TRECHO FORNECIDO:
Veio a eleição do Boçalnaro, o ignaro, um político do baixo clero que defendia bandeiras tão absurdas como a defesa da morte de 30.000 opositores pela ditadura miliar; posturas misóginas e de agressões às mulheres em pleno
Congresso Nacional; idolatria pública a torturadores como o Cel. Brilhante Ustra; defesa da volta do regime de exceção; além de ter sido afastado do Exército por conta de constantes atos de indisciplina e que culminaram com um plano cognominado de “beco sem saída”, que consistia em atentados à bombas aos Quarteis do Exército, incluindo a explosão da Represa de Água do Guandu, no Rio de Janeiro, como protesto ao então Ministro do Exército General Leônidas Pires Gonçalves por aceitar baixos salários militares.
O plano de Jair Bolsonaro e do seu colega militar Capitão Fábio Passos da Silva, teve mais tarde comprovada sua autoria pela Polícia Federal, fato que culminou com o afastamento definitivo das fileiras militares dos dois insurgentes. Como Deputado Federal durante oito mandatos teve apenas 2 Projetos de Lei (PL) aprovados.
É a extrema insatisfação popular em relação à ineficácia política o que provoca o eterno pêndulo eleitoral entre projetos políticos tão díspares na forma (capitalismo liberal clássico e capitalismo socialdemocrata), mas que se assemelham numa mesma base funcional: o sistema produtor de mercadorias, que é de onde saem os submissos recursos da política perante à lógica do capital e se pratica a acumulação do capital pela extração de mais-valia aos trabalhadores abstratos.
É a indignação das falácias governamentais que prometem o Céu e entregam o inferno o que levou um político detentor de um currículo tão inexpressivo quanto perigoso ser eleito Presidente da República Federativa do Basil e ainda ter pretensões de volta ao cargo.
Foi a lembrança de tempos menos difíceis (ainda que precários) que os atuais, aliada ao medo das instituições ameaçadas de golpe ditatorial por Boçalnaro, o ignaro, aquilo que trouxe de volta Lula à Presidência da República. Mas passados um ano e meio de sua posse já se ouvem ruídos de insatisfação que vão desde o mercado até a intelectualidade acadêmica que fez greve e outros setores da vida social.
O fenômeno é mundial, com o agravante de que o aumento da pobreza social ao invés de provocar rupturas com o que está posto e em visível obsolescência tem provocado retrocessos civilizatórios que afrontam a nossa melhor compreensão de direitos humanos, como é o caso de proposições, sem pejo, como esse PL do estuprador, proposto por um parlamentar de direita num parlamento majoritariamente conservador que emergiu do domínio do poder econômico; dos conchavos políticos de partidos políticos de aluguel; e fake news midiáticas da internet robotizada.
Está claro que a miséria e má conselheira.

LISTAGEM:
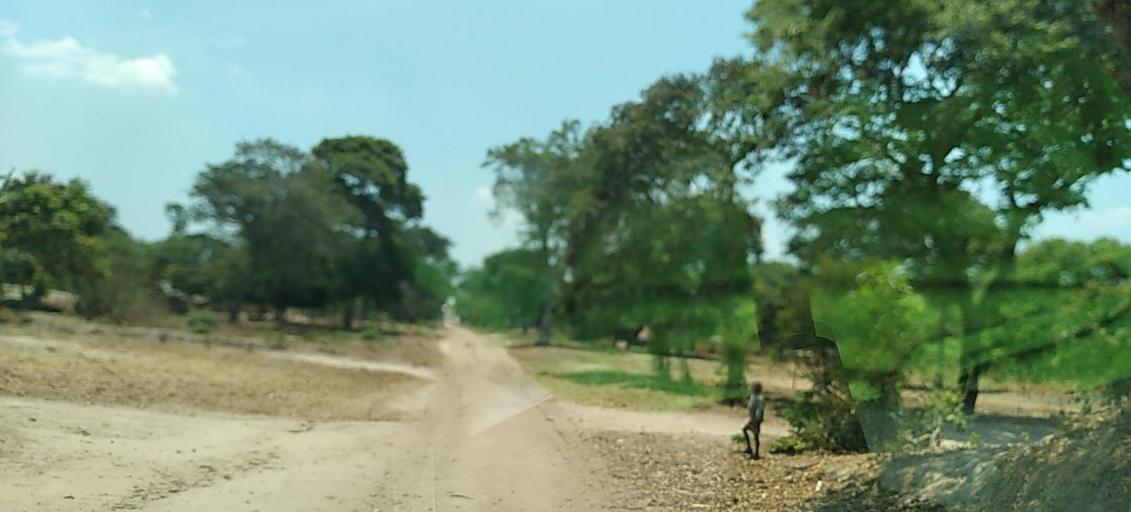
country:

* * *

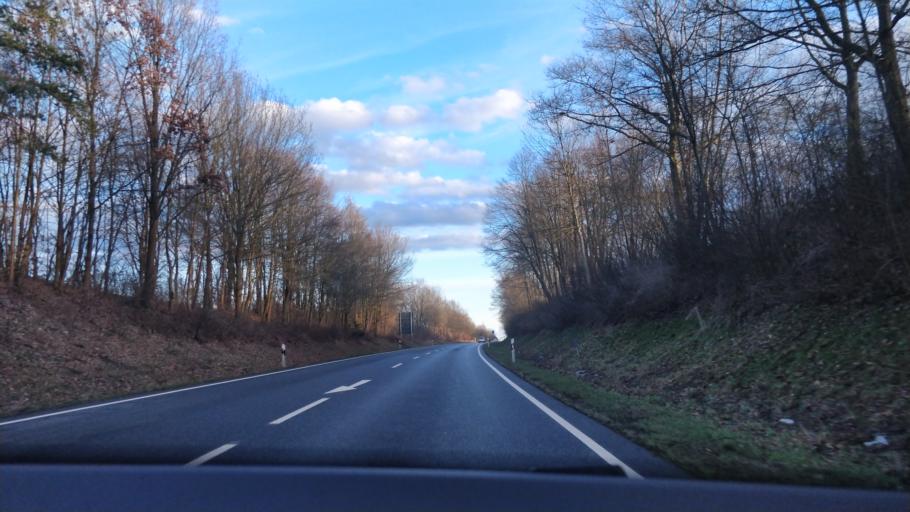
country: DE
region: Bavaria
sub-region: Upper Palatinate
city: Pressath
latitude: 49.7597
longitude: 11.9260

COMPLETE O SEGUINTE:
a) No trecho sobre a política brasileira, o que trouxe Lula de volta à Presidência da República? Explique em uma a três frases.
b) Copie do trecho sobre a política brasileira, sem nenhuma alteração, a parte que começa em "O plano de Jair" e vai até "Lei (PL) aprovados.", incluindo essas palavras.

RESPOSTAS POR TAREFA:
a) Foi a lembrança de tempos menos difíceis que os atuais, ainda que precários, somada ao medo de que as instituições sofressem um golpe ditatorial. Esses dois fatores juntos levaram Lula de volta à Presidência.

b)
O plano de Jair Bolsonaro e do seu colega militar Capitão Fábio Passos da Silva, teve mais tarde comprovada sua autoria pela Polícia Federal, fato que culminou com o afastamento definitivo das fileiras militares dos dois insurgentes. Como Deputado Federal durante oito mandatos teve apenas 2 Projetos de Lei (PL) aprovados.